### [TASK PROMPT]
Recast every line of the material below as a numbered list, dropping the blank lines. Leave the pictures out of your answer.

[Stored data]
■ ■ ■ ■ ■

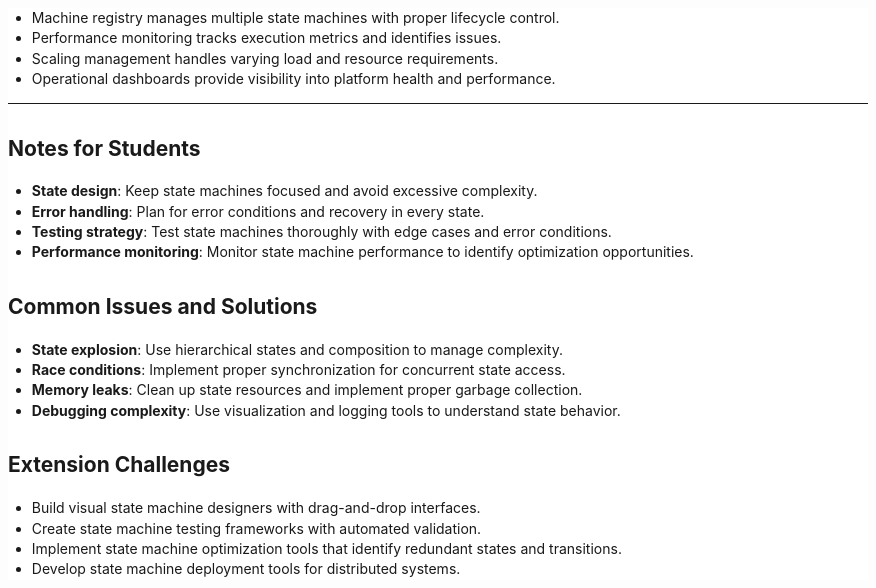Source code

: - Machine registry manages multiple state machines with proper lifecycle control.
- Performance monitoring tracks execution metrics and identifies issues.
- Scaling management handles varying load and resource requirements.
- Operational dashboards provide visibility into platform health and performance.

---

## Notes for Students

- **State design**: Keep state machines focused and avoid excessive complexity.
- **Error handling**: Plan for error conditions and recovery in every state.
- **Testing strategy**: Test state machines thoroughly with edge cases and error conditions.
- **Performance monitoring**: Monitor state machine performance to identify optimization opportunities.

## Common Issues and Solutions

- **State explosion**: Use hierarchical states and composition to manage complexity.
- **Race conditions**: Implement proper synchronization for concurrent state access.
- **Memory leaks**: Clean up state resources and implement proper garbage collection.
- **Debugging complexity**: Use visualization and logging tools to understand state behavior.

## Extension Challenges

- Build visual state machine designers with drag-and-drop interfaces.
- Create state machine testing frameworks with automated validation.
- Implement state machine optimization tools that identify redundant states and transitions.
- Develop state machine deployment tools for distributed systems.
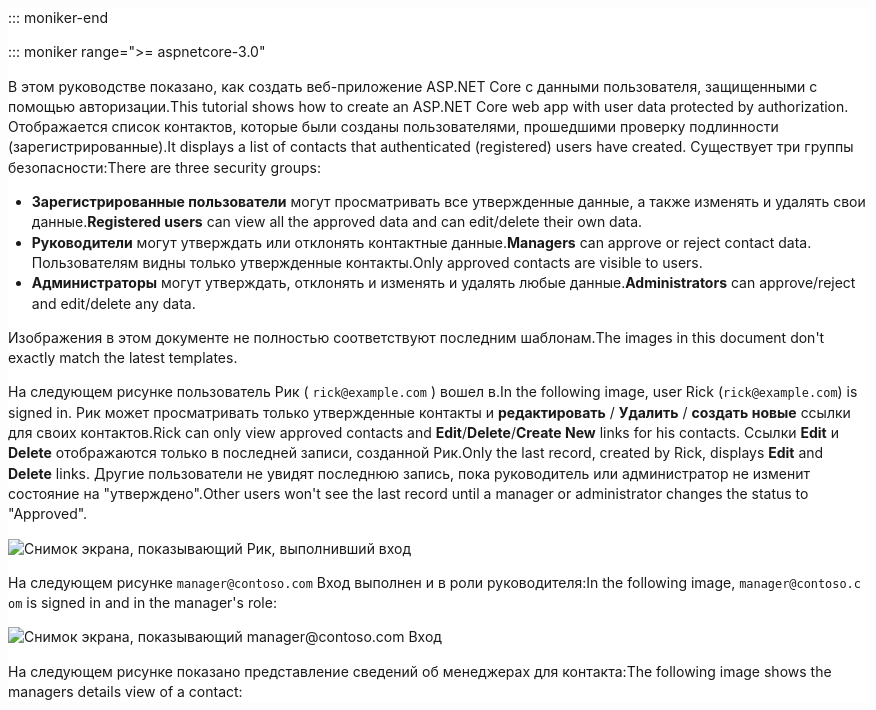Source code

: ::: moniker-end

::: moniker range=">= aspnetcore-3.0"

<span data-ttu-id="cdac7-107">В этом руководстве показано, как создать веб-приложение ASP.NET Core с данными пользователя, защищенными с помощью авторизации.</span><span class="sxs-lookup"><span data-stu-id="cdac7-107">This tutorial shows how to create an ASP.NET Core web app with user data protected by authorization.</span></span> <span data-ttu-id="cdac7-108">Отображается список контактов, которые были созданы пользователями, прошедшими проверку подлинности (зарегистрированные).</span><span class="sxs-lookup"><span data-stu-id="cdac7-108">It displays a list of contacts that authenticated (registered) users have created.</span></span> <span data-ttu-id="cdac7-109">Существует три группы безопасности:</span><span class="sxs-lookup"><span data-stu-id="cdac7-109">There are three security groups:</span></span>

* <span data-ttu-id="cdac7-110">**Зарегистрированные пользователи** могут просматривать все утвержденные данные, а также изменять и удалять свои данные.</span><span class="sxs-lookup"><span data-stu-id="cdac7-110">**Registered users** can view all the approved data and can edit/delete their own data.</span></span>
* <span data-ttu-id="cdac7-111">**Руководители** могут утверждать или отклонять контактные данные.</span><span class="sxs-lookup"><span data-stu-id="cdac7-111">**Managers** can approve or reject contact data.</span></span> <span data-ttu-id="cdac7-112">Пользователям видны только утвержденные контакты.</span><span class="sxs-lookup"><span data-stu-id="cdac7-112">Only approved contacts are visible to users.</span></span>
* <span data-ttu-id="cdac7-113">**Администраторы** могут утверждать, отклонять и изменять и удалять любые данные.</span><span class="sxs-lookup"><span data-stu-id="cdac7-113">**Administrators** can approve/reject and edit/delete any data.</span></span>

<span data-ttu-id="cdac7-114">Изображения в этом документе не полностью соответствуют последним шаблонам.</span><span class="sxs-lookup"><span data-stu-id="cdac7-114">The images in this document don't exactly match the latest templates.</span></span>

<span data-ttu-id="cdac7-115">На следующем рисунке пользователь Рик ( `rick@example.com` ) вошел в.</span><span class="sxs-lookup"><span data-stu-id="cdac7-115">In the following image, user Rick (`rick@example.com`) is signed in.</span></span> <span data-ttu-id="cdac7-116">Рик может просматривать только утвержденные контакты и **редактировать** / **Удалить** / **создать новые** ссылки для своих контактов.</span><span class="sxs-lookup"><span data-stu-id="cdac7-116">Rick can only view approved contacts and **Edit**/**Delete**/**Create New** links for his contacts.</span></span> <span data-ttu-id="cdac7-117">Ссылки **Edit** и **Delete** отображаются только в последней записи, созданной Рик.</span><span class="sxs-lookup"><span data-stu-id="cdac7-117">Only the last record, created by Rick, displays **Edit** and **Delete** links.</span></span> <span data-ttu-id="cdac7-118">Другие пользователи не увидят последнюю запись, пока руководитель или администратор не изменит состояние на "утверждено".</span><span class="sxs-lookup"><span data-stu-id="cdac7-118">Other users won't see the last record until a manager or administrator changes the status to "Approved".</span></span>

![Снимок экрана, показывающий Рик, выполнивший вход](secure-data/_static/rick.png)

<span data-ttu-id="cdac7-120">На следующем рисунке `manager@contoso.com` Вход выполнен и в роли руководителя:</span><span class="sxs-lookup"><span data-stu-id="cdac7-120">In the following image, `manager@contoso.com` is signed in and in the manager's role:</span></span>

![Снимок экрана, показывающий manager@contoso.com Вход](secure-data/_static/manager1.png)

<span data-ttu-id="cdac7-122">На следующем рисунке показано представление сведений об менеджерах для контакта:</span><span class="sxs-lookup"><span data-stu-id="cdac7-122">The following image shows the managers details view of a contact:</span></span>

■ ■ ■ ■ ■

### [ANSWER SECTION]
1. Source code
2. : - Machine registry manages multiple state machines with proper lifecycle control.
3. - Performance monitoring tracks execution metrics and identifies issues.
4. - Scaling management handles varying load and resource requirements.
5. - Operational dashboards provide visibility into platform health and performance.
6. ---
7. ## Notes for Students
8. - **State design**: Keep state machines focused and avoid excessive complexity.
9. - **Error handling**: Plan for error conditions and recovery in every state.
10. - **Testing strategy**: Test state machines thoroughly with edge cases and error conditions.
11. - **Performance monitoring**: Monitor state machine performance to identify optimization opportunities.
12. ## Common Issues and Solutions
13. - **State explosion**: Use hierarchical states and composition to manage complexity.
14. - **Race conditions**: Implement proper synchronization for concurrent state access.
15. - **Memory leaks**: Clean up state resources and implement proper garbage collection.
16. - **Debugging complexity**: Use visualization and logging tools to understand state behavior.
17. ## Extension Challenges
18. - Build visual state machine designers with drag-and-drop interfaces.
19. - Create state machine testing frameworks with automated validation.
20. - Implement state machine optimization tools that identify redundant states and transitions.
21. - Develop state machine deployment tools for distributed systems.
22. Source code
23. : ::: moniker-end
24. ::: moniker range=">= aspnetcore-3.0"
25. <span data-ttu-id="cdac7-107">В этом руководстве показано, как создать веб-приложение ASP.NET Core с данными пользователя, защищенными с помощью авторизации.</span><span class="sxs-lookup"><span data-stu-id="cdac7-107">This tutorial shows how to create an ASP.NET Core web app with user data protected by authorization.</span></span> <span data-ttu-id="cdac7-108">Отображается список контактов, которые были созданы пользователями, прошедшими проверку подлинности (зарегистрированные).</span><span class="sxs-lookup"><span data-stu-id="cdac7-108">It displays a list of contacts that authenticated (registered) users have created.</span></span> <span data-ttu-id="cdac7-109">Существует три группы безопасности:</span><span class="sxs-lookup"><span data-stu-id="cdac7-109">There are three security groups:</span></span>
26. * <span data-ttu-id="cdac7-110">**Зарегистрированные пользователи** могут просматривать все утвержденные данные, а также изменять и удалять свои данные.</span><span class="sxs-lookup"><span data-stu-id="cdac7-110">**Registered users** can view all the approved data and can edit/delete their own data.</span></span>
27. * <span data-ttu-id="cdac7-111">**Руководители** могут утверждать или отклонять контактные данные.</span><span class="sxs-lookup"><span data-stu-id="cdac7-111">**Managers** can approve or reject contact data.</span></span> <span data-ttu-id="cdac7-112">Пользователям видны только утвержденные контакты.</span><span class="sxs-lookup"><span data-stu-id="cdac7-112">Only approved contacts are visible to users.</span></span>
28. * <span data-ttu-id="cdac7-113">**Администраторы** могут утверждать, отклонять и изменять и удалять любые данные.</span><span class="sxs-lookup"><span data-stu-id="cdac7-113">**Administrators** can approve/reject and edit/delete any data.</span></span>
29. <span data-ttu-id="cdac7-114">Изображения в этом документе не полностью соответствуют последним шаблонам.</span><span class="sxs-lookup"><span data-stu-id="cdac7-114">The images in this document don't exactly match the latest templates.</span></span>
30. <span data-ttu-id="cdac7-115">На следующем рисунке пользователь Рик ( `rick@example.com` ) вошел в.</span><span class="sxs-lookup"><span data-stu-id="cdac7-115">In the following image, user Rick (`rick@example.com`) is signed in.</span></span> <span data-ttu-id="cdac7-116">Рик может просматривать только утвержденные контакты и **редактировать** / **Удалить** / **создать новые** ссылки для своих контактов.</span><span class="sxs-lookup"><span data-stu-id="cdac7-116">Rick can only view approved contacts and **Edit**/**Delete**/**Create New** links for his contacts.</span></span> <span data-ttu-id="cdac7-117">Ссылки **Edit** и **Delete** отображаются только в последней записи, созданной Рик.</span><span class="sxs-lookup"><span data-stu-id="cdac7-117">Only the last record, created by Rick, displays **Edit** and **Delete** links.</span></span> <span data-ttu-id="cdac7-118">Другие пользователи не увидят последнюю запись, пока руководитель или администратор не изменит состояние на "утверждено".</span><span class="sxs-lookup"><span data-stu-id="cdac7-118">Other users won't see the last record until a manager or administrator changes the status to "Approved".</span></span>
31. ![Снимок экрана, показывающий Рик, выполнивший вход](secure-data/_static/rick.png)
32. <span data-ttu-id="cdac7-120">На следующем рисунке `manager@contoso.com` Вход выполнен и в роли руководителя:</span><span class="sxs-lookup"><span data-stu-id="cdac7-120">In the following image, `manager@contoso.com` is signed in and in the manager's role:</span></span>
33. ![Снимок экрана, показывающий manager@contoso.com Вход](secure-data/_static/manager1.png)
34. <span data-ttu-id="cdac7-122">На следующем рисунке показано представление сведений об менеджерах для контакта:</span><span class="sxs-lookup"><span data-stu-id="cdac7-122">The following image shows the managers details view of a contact:</span></span>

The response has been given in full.